William Andrew Mackay (1876 - July 26, 1939) was an American artist who created a series of murals about the achievements of Theodore Roosevelt. Those three murals, completed in 1936, were installed beneath the rotunda in the Roosevelt Memorial Hall of the American Museum of Natural History in New York. Less known but also important, he was a major contributor to the development of ship camouflage in the United States during World War I.

==Biography==
Mackay was born in 1876 in Philadelphia to Elizabeth J. and Frank F. Mackay. After high school, he studied at the City College of New York, the Académie Julian in Paris, and the American Academy in Rome. As a muralist, he completed projects for the Library of Congress, the American Museum of Natural History, the Minnesota State House of Representatives, and other locations.

===Ship Camouflage===
Mackay played a major role in the development of U.S. ship camouflage during World War I, although there are conflicting accounts of the extent of his contributions. According to one report, he experimented with low visibility ship camouflage as early as 1913 (Perry 1919, pp. 138–139). In that source, he is said to have painted a vessel with red, green and violet splotches (not unlike a Pointillist painting), with the result that, when viewed from a distance, the ship appeared “to melt into sea and sky,” making it less visible than if it had been painted with a flat “battleship gray,” as had been the earlier practice.
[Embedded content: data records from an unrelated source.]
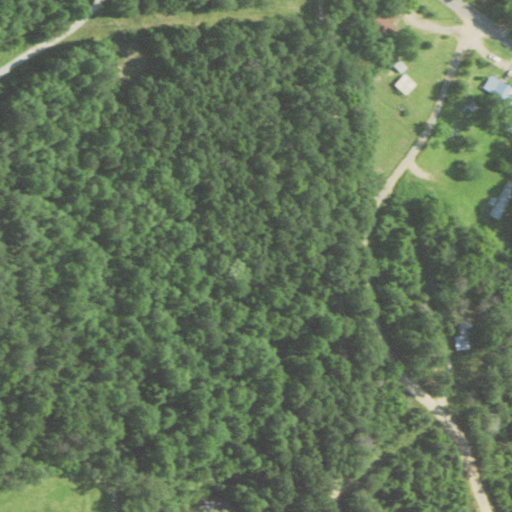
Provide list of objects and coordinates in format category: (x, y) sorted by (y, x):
road: (481, 20)
road: (49, 39)
building: (404, 84)
building: (503, 97)
building: (502, 201)
road: (511, 269)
A later account describes Mackay’s testimony in 1917 at a meeting of the U.S. Navy Consulting Board in Washington D.C. (Crowell 1921, p. 496). In that presentation, he used a toy-like spinning device to demonstrate the visual effects of one or more rotating colored disks (comparable to Maxwell’s disks). One of these disks had been painted with equal components of red, violet and green, while another had green and violet sectors. When the disks were spun, the former appeared as an indistinct gray, while the second produced the appearance of a color described as “the blue of sea water.” On the basis of these demonstrations, Mackay argued (as he had in 1913) that low visibility hues could result when red, green and violet colors were viewed from a sufficient distance.

After the U.S. entered World War I in 1917, a scheme devised by Mackay was one of five camouflage “measures” approved by the U.S. Navy Consulting Board for official use on merchant ships. His proposal was subsequently patented in 1919, as U.S. Patent No. 1,305,296, titled “Process of Rendering Objects Less Visible Against Backgrounds.” During World War I, he also served as the head of the camouflage section of the New York District of the Emergency Fleet Corporation, for which he supervised the artists who applied camouflage patterns to merchant ships in that district’s harbors (Warner 1919).

One of the artists who worked with Mackay during World War I was John D. Whiting, who wrote a semi-fictional book about his own wartime experiences (Whiting 1928), in which it is said that Mackay started a camouflage training school, and published a Handbook on Ship Camouflage in 1937.

===Death===
He died on July 26, 1939, of a heart attack on a subway train at 125th Street and Broadway.